Do No Harm puts a personal face on these numbers. It follows the stories of Kevin Dietl and Hawkins Mecham, two medical students who both made suicide attempts. Kevin died from the attempt, but Hawkins survived. The film interviews John and Michael Dietl, Kevin’s parents, and eventually puts Hawkins’ and Kevin’s parents together for a discussion of the emotional impact of the epidemic of healthcare suicides. The film also follows Pamela Wibble, M.D., whose suicidal ideation drove her to become an activist for systematic reforms around these issues. Combined with personal stories, the film interviews a range of scholars, clinicians, investigative reporters, and medical school and hospital administrators. The key concerns that the film uncovers include high levels of stress, overwork, sleep deprivation, economic and workload exploitation, bullying, lack of support, and a “no excuses” environment around mistakes. Plus, if this is not enough, the film goes to considerable links to bring out the problem of medical error—now estimated to be the third leading cause of death in the US behind heart disease and cancer—and the likelihood that medical error is increased by this kind of systematic stress and the impact it has on healthcare workers (Makaray and Michael, 2016).

Not interviewed in the film are representatives of the health humanities and cultural studies community, some of whom might have helped put this latest symptom of the larger healthcare crisis into perspective. The most commonly cited symptoms of the healthcare crisis include healthcare cost inflation and lack of quality access. Do No Harm and NAM’s recent initiatives make it clear that a new symptom is healthcare worker burnout, depression and suicide at distressing rates. Health humanities and cultural studies help articulate all these symptoms as part of a larger overemphasis on biological aspects of health at the expense of psychological, social, political (discriminations across race, gender, sexuality, class, age, ability), and spiritual values (Lewis 2011). Although there were meaningful reform movements in the 1970’s towards a more biopsychosocial, humanistic, and gender balance, much of this has been swept away by the aggressive re-biomedicalization of healthcare as an engine of economic profiteering (Clarke 2014, Dumit 2012). We now suffer from the many symptoms of a healthcare system out of equilibrium. These symptoms are bad for our health—not only in terms of patients but also in terms of the healthcare workers themselves.

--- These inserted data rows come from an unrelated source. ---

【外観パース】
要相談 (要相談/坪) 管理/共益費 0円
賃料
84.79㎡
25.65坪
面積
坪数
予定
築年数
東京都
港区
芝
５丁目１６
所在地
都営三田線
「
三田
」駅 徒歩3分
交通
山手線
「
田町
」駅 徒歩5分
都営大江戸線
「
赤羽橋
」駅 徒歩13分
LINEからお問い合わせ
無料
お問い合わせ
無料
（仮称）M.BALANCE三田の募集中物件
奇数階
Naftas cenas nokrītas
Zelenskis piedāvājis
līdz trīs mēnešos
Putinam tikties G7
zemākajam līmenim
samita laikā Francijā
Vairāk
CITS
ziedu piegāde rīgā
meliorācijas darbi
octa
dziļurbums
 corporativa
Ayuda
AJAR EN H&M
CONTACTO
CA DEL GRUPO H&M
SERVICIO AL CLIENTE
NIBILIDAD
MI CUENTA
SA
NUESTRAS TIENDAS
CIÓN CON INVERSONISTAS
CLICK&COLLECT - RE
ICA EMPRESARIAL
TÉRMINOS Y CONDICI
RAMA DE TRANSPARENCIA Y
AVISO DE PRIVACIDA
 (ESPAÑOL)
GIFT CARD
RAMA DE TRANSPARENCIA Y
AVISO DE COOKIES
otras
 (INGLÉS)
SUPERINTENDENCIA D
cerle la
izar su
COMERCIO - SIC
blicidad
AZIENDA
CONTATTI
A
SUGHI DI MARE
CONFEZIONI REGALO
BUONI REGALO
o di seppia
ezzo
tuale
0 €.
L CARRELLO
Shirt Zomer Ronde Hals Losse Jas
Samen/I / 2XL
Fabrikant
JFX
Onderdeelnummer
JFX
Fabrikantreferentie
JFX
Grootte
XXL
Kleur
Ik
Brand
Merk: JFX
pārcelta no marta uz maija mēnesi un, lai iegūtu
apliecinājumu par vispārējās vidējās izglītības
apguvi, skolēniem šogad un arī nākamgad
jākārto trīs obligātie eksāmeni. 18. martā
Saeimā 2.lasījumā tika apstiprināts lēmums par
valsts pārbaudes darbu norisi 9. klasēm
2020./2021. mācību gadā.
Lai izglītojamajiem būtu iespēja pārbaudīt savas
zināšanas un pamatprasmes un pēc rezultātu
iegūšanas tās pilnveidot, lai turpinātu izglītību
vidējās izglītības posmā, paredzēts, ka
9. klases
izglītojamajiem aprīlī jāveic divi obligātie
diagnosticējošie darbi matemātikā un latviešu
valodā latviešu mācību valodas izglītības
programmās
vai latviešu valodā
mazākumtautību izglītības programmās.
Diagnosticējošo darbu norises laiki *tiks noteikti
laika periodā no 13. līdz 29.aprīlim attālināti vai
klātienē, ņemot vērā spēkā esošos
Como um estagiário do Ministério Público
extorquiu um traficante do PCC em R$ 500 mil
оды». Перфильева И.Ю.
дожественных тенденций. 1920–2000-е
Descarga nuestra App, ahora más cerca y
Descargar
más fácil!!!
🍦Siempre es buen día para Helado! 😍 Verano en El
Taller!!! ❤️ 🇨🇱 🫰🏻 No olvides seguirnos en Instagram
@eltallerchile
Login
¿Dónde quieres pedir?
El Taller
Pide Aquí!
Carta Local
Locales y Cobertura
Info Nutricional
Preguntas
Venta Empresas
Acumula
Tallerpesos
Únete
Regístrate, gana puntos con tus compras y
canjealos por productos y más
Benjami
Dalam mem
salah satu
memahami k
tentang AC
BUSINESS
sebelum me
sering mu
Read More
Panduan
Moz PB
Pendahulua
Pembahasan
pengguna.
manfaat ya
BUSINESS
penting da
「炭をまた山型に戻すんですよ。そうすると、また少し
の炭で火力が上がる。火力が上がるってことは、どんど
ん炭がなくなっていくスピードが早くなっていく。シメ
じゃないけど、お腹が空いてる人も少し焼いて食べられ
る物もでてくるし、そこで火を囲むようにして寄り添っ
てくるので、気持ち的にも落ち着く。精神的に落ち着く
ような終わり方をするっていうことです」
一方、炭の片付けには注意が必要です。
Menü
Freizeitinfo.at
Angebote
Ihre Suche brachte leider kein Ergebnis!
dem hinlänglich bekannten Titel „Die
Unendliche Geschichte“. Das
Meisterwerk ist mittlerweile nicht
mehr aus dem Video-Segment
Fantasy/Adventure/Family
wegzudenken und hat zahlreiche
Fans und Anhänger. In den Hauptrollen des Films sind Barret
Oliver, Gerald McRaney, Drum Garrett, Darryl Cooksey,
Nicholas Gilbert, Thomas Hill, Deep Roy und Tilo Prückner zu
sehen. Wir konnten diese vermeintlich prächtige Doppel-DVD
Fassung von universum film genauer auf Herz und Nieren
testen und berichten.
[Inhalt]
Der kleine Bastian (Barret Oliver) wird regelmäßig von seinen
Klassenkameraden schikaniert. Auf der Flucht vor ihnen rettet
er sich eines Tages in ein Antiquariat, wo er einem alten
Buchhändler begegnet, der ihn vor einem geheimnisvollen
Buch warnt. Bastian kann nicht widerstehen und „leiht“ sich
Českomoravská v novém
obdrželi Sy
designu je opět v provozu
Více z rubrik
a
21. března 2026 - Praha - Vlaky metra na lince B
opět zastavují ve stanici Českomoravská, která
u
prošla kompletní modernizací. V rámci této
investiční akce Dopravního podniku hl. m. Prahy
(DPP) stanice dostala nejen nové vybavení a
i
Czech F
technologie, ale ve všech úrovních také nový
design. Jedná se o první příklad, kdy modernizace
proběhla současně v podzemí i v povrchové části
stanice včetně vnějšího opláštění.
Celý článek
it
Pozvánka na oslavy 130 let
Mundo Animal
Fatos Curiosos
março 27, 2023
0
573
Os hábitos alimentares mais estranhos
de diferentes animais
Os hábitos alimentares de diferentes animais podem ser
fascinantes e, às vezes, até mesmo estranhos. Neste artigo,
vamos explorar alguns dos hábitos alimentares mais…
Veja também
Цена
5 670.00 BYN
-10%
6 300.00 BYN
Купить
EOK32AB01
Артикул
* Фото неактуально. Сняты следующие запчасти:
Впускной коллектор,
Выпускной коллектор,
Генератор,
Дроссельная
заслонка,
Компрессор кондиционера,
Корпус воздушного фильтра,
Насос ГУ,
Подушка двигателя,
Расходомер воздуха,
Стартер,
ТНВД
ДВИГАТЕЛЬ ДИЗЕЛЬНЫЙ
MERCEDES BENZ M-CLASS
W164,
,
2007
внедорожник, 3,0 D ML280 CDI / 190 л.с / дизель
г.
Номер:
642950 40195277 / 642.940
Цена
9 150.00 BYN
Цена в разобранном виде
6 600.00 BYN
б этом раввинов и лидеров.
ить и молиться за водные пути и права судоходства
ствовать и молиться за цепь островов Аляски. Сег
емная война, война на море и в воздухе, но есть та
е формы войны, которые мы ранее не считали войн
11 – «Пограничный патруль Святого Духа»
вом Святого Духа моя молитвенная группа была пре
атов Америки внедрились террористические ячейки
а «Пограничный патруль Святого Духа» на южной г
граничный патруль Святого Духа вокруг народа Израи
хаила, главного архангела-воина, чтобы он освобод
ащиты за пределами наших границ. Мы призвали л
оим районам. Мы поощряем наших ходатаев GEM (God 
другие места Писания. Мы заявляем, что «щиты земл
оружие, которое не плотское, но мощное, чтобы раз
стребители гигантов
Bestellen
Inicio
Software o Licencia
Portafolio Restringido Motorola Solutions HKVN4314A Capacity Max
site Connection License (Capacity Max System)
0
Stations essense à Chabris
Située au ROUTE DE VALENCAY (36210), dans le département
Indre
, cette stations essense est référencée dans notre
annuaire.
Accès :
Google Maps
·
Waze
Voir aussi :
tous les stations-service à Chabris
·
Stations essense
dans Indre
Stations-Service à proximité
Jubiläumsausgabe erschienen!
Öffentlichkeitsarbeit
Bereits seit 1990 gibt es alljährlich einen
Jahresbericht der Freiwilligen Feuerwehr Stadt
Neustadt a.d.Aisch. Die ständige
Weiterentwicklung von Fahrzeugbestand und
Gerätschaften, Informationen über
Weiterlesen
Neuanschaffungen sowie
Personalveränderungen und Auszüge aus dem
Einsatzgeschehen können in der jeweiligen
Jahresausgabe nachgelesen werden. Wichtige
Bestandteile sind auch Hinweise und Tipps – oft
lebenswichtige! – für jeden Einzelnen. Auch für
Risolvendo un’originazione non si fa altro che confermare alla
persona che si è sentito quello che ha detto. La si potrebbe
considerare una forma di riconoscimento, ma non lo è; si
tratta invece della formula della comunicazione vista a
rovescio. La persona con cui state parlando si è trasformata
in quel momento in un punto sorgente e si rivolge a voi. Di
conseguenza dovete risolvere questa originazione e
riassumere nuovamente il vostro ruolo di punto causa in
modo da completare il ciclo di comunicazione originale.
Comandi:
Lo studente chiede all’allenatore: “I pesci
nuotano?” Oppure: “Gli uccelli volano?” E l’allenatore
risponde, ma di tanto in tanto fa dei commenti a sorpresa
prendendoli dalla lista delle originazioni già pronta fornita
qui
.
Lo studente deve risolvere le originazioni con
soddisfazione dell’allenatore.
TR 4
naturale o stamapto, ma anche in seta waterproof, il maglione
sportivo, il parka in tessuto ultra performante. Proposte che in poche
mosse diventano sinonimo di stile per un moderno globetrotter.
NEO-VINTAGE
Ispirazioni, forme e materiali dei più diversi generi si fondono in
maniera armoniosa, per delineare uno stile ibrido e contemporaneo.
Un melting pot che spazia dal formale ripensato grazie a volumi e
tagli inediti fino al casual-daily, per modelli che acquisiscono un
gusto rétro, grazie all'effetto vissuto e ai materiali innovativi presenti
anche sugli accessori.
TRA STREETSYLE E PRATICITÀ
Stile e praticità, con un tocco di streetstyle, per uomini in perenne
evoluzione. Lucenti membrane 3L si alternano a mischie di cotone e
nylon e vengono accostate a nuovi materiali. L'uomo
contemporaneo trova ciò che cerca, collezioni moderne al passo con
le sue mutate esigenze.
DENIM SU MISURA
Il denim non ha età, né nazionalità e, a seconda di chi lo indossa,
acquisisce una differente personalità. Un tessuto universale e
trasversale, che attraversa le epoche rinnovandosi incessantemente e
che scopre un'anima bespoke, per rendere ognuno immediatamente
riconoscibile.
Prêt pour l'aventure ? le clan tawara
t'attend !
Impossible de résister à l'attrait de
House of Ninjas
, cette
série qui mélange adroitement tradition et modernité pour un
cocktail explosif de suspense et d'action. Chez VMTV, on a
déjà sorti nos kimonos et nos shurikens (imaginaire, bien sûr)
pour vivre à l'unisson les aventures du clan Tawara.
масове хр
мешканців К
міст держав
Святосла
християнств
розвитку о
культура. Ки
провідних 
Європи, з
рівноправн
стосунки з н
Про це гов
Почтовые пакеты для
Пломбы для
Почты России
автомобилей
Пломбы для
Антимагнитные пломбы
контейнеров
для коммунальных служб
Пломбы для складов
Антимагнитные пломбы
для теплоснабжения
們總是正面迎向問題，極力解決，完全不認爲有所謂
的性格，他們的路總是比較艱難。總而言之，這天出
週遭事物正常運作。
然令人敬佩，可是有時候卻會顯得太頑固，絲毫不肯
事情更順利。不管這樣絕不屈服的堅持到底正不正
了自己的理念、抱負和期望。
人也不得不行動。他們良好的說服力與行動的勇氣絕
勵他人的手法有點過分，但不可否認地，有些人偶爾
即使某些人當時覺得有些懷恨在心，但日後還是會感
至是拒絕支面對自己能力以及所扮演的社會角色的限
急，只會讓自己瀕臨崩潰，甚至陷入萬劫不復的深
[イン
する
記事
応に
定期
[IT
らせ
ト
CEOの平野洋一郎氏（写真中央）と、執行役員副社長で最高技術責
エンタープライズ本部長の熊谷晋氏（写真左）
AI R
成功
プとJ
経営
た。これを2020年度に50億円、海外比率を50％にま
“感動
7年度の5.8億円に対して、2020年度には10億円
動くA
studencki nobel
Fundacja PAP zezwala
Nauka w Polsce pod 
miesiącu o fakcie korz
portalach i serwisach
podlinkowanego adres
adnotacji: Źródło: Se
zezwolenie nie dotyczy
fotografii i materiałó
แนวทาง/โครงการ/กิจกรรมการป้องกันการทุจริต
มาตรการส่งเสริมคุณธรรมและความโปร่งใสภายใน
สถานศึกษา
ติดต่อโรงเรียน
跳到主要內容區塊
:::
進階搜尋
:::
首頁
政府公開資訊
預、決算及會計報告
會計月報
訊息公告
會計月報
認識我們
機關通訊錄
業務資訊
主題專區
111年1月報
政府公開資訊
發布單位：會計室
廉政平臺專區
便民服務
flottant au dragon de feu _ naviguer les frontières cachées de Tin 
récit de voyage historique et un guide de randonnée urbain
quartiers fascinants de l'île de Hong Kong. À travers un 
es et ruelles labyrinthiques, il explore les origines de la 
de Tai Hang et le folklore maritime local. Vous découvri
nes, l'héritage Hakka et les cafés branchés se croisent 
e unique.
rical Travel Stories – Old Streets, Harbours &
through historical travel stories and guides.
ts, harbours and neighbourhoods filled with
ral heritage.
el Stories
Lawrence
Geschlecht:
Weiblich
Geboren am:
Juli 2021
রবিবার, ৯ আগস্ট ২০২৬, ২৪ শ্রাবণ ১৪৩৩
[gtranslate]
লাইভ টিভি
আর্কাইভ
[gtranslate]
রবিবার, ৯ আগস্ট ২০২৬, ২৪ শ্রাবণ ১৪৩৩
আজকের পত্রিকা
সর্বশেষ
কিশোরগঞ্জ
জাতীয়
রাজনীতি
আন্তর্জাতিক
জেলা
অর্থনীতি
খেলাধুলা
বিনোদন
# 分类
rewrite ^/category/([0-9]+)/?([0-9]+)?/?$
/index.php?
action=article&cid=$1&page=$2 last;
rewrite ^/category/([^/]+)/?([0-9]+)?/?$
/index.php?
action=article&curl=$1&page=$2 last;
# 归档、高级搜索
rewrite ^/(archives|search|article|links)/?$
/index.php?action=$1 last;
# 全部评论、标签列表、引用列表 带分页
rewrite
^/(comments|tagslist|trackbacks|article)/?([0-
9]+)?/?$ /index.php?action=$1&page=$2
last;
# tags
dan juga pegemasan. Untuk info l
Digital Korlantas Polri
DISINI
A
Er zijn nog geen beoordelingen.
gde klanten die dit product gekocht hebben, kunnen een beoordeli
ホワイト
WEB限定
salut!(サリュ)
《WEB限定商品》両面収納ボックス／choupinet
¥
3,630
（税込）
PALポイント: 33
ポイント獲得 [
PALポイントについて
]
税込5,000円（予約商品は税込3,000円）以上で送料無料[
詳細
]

Do No Harm and the National Academy of Medicine give considerable attention to symptom relief through building medical worker resilience, wellbeing, and by reducing systemic stress—such as on-call time and medical school course loads. All of these moves are urgently called for. At the same time, larger healthcare reforms towards greater psychosocial and humanistic balance are also clearly needed now more than ever. Do No Harm producers have made available one-hour versions of the film to be shown as teaching tools in hospitals and medical schools. The film and the shortened teaching versions are excellent ways to open dialogue and constructive problem-solving around this latest symptom of the healthcare crisis. No one who is involved in healthcare—service users, family members, healthcare workers, administrators, scholars, educators—should miss it. And, ideally, these communities should see it together so that there can be opportunities to work it through and build on its insights.